TASK DESCRIPTION:
Give back the lines from the start through the line containing "16 JANVIER 2024", substituting "Désactivé" for every "Activé" and leaving everything else unchanged.

======== DATASET EXCERPTS

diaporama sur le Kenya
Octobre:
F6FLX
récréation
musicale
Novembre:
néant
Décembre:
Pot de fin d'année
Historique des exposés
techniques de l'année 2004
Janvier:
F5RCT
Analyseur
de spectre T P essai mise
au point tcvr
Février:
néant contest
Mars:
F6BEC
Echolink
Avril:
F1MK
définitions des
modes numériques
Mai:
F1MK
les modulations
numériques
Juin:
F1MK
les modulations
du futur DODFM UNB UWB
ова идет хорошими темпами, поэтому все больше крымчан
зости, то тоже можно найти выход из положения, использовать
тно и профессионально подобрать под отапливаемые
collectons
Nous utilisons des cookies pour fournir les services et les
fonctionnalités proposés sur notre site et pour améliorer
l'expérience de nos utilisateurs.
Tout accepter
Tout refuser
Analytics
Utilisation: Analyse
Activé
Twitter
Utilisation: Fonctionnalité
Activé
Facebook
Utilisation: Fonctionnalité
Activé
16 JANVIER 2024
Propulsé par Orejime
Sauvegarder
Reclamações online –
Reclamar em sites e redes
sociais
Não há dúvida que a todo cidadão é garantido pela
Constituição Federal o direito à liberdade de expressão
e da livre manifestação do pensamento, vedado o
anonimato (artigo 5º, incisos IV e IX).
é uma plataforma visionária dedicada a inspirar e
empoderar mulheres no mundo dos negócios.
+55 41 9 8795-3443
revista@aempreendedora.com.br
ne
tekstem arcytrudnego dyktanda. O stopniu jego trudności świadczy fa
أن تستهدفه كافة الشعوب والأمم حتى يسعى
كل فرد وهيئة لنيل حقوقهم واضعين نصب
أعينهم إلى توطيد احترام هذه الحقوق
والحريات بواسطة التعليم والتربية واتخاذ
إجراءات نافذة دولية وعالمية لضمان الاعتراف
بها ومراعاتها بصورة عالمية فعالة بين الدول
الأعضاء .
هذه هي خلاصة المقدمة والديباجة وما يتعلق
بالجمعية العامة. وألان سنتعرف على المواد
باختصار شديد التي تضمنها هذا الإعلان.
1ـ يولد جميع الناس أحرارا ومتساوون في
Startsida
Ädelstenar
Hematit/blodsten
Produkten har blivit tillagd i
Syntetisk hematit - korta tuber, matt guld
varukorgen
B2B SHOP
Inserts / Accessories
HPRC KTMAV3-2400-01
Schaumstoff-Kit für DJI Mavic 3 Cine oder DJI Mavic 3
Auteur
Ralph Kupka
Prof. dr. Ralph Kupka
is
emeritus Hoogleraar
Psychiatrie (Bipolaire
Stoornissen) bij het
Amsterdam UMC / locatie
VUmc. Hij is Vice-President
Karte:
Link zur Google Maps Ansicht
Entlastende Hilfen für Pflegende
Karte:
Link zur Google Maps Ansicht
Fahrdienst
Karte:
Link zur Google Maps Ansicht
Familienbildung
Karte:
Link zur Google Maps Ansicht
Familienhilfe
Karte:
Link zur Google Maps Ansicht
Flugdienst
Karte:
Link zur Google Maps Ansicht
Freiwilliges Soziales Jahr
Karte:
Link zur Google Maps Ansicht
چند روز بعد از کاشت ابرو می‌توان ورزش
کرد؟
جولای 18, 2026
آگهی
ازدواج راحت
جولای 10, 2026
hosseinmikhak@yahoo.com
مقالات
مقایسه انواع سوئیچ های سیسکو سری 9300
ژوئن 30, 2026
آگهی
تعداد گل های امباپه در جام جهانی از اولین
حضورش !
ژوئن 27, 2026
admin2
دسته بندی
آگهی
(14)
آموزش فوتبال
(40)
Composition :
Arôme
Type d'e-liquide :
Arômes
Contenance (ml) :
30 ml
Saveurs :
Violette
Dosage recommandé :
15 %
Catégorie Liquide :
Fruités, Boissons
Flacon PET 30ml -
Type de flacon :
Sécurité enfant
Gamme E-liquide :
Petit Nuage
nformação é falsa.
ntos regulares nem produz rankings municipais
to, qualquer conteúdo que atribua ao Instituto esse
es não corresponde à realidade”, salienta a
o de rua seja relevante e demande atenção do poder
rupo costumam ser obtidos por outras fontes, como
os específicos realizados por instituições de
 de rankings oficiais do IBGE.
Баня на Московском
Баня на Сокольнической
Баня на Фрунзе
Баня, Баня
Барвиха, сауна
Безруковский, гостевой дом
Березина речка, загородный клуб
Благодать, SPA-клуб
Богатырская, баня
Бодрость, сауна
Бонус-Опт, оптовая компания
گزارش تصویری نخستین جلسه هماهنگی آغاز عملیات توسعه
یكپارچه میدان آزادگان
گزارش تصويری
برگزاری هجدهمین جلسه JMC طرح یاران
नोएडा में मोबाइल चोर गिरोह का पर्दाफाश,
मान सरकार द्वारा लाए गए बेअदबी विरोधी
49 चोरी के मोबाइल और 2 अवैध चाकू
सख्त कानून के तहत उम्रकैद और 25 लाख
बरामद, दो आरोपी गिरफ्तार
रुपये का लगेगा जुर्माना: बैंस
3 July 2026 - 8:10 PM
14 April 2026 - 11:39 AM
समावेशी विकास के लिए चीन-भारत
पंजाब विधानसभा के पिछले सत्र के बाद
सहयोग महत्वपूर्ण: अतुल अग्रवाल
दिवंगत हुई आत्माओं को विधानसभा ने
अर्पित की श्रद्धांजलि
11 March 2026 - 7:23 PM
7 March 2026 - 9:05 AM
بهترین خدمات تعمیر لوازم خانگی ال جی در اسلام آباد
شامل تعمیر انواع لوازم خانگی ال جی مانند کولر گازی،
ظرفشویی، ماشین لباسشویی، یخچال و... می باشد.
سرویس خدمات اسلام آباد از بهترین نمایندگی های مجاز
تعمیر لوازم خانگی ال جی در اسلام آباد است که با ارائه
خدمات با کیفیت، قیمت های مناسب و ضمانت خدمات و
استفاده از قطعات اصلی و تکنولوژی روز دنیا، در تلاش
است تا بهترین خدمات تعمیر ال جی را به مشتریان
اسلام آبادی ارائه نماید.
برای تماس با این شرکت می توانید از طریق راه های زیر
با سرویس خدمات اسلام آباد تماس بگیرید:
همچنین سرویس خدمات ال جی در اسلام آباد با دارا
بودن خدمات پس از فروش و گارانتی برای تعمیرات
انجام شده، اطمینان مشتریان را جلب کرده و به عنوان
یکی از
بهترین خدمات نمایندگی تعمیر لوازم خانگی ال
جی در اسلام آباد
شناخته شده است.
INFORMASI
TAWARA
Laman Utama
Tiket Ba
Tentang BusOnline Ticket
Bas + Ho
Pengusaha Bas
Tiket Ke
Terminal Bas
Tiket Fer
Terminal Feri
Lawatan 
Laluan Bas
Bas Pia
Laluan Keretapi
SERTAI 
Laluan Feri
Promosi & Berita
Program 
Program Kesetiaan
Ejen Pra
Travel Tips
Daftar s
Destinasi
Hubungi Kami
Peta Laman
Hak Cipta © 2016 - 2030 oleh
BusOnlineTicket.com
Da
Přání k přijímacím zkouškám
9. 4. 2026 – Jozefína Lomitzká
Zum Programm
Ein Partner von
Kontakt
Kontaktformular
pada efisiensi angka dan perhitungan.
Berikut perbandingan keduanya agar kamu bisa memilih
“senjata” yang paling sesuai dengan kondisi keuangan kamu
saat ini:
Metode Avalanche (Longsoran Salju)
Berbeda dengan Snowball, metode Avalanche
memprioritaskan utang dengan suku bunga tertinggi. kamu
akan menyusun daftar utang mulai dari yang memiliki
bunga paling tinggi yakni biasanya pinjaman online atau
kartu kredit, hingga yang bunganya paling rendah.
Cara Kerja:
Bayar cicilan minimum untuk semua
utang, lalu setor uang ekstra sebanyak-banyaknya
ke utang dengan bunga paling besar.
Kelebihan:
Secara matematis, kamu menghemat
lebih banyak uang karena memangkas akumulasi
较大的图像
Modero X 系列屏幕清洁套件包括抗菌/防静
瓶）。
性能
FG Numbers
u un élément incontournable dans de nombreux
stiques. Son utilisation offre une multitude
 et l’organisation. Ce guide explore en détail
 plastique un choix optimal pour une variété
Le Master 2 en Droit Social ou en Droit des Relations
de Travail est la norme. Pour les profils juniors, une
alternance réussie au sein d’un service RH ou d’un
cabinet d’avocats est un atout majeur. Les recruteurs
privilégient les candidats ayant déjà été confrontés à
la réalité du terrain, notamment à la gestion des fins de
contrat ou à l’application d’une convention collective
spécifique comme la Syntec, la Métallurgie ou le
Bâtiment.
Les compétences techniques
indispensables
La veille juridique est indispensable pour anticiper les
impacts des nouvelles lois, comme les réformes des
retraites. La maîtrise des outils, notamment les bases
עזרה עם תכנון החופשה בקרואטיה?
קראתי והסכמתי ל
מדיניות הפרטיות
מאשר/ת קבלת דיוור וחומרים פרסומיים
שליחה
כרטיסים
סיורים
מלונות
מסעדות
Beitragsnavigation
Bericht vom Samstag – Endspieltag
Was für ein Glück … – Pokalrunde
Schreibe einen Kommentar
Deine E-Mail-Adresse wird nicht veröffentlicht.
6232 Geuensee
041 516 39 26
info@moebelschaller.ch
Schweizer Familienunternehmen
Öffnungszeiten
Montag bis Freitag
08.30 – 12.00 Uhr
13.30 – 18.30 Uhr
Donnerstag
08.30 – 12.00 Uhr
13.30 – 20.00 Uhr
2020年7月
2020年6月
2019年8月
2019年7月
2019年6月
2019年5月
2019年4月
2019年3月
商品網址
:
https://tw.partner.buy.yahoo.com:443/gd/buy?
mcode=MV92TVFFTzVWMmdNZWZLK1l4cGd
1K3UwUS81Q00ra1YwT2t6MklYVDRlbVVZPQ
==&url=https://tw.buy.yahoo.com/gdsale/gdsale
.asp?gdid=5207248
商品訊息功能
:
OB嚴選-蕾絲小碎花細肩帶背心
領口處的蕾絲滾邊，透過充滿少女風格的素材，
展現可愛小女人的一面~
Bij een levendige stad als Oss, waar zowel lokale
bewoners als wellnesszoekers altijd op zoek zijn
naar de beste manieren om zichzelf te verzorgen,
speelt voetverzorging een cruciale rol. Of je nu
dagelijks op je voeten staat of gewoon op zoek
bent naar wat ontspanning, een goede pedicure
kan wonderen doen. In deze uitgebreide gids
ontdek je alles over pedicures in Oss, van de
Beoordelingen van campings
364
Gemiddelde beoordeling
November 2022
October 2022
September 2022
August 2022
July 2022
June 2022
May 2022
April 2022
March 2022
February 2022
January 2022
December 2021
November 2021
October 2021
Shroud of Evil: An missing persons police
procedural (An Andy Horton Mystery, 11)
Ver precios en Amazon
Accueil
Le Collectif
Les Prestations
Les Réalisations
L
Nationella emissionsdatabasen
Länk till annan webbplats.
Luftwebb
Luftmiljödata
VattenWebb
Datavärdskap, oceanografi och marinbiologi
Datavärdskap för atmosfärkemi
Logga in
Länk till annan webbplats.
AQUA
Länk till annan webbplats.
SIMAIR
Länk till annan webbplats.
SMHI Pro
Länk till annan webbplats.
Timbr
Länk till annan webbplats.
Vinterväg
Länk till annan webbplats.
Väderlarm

================

RESULT OF THIS EXERCISE:
diaporama sur le Kenya
Octobre:
F6FLX
récréation
musicale
Novembre:
néant
Décembre:
Pot de fin d'année
Historique des exposés
techniques de l'année 2004
Janvier:
F5RCT
Analyseur
de spectre T P essai mise
au point tcvr
Février:
néant contest
Mars:
F6BEC
Echolink
Avril:
F1MK
définitions des
modes numériques
Mai:
F1MK
les modulations
numériques
Juin:
F1MK
les modulations
du futur DODFM UNB UWB
ова идет хорошими темпами, поэтому все больше крымчан
зости, то тоже можно найти выход из положения, использовать
тно и профессионально подобрать под отапливаемые
collectons
Nous utilisons des cookies pour fournir les services et les
fonctionnalités proposés sur notre site et pour améliorer
l'expérience de nos utilisateurs.
Tout accepter
Tout refuser
Analytics
Utilisation: Analyse
Désactivé
Twitter
Utilisation: Fonctionnalité
Désactivé
Facebook
Utilisation: Fonctionnalité
Désactivé
16 JANVIER 2024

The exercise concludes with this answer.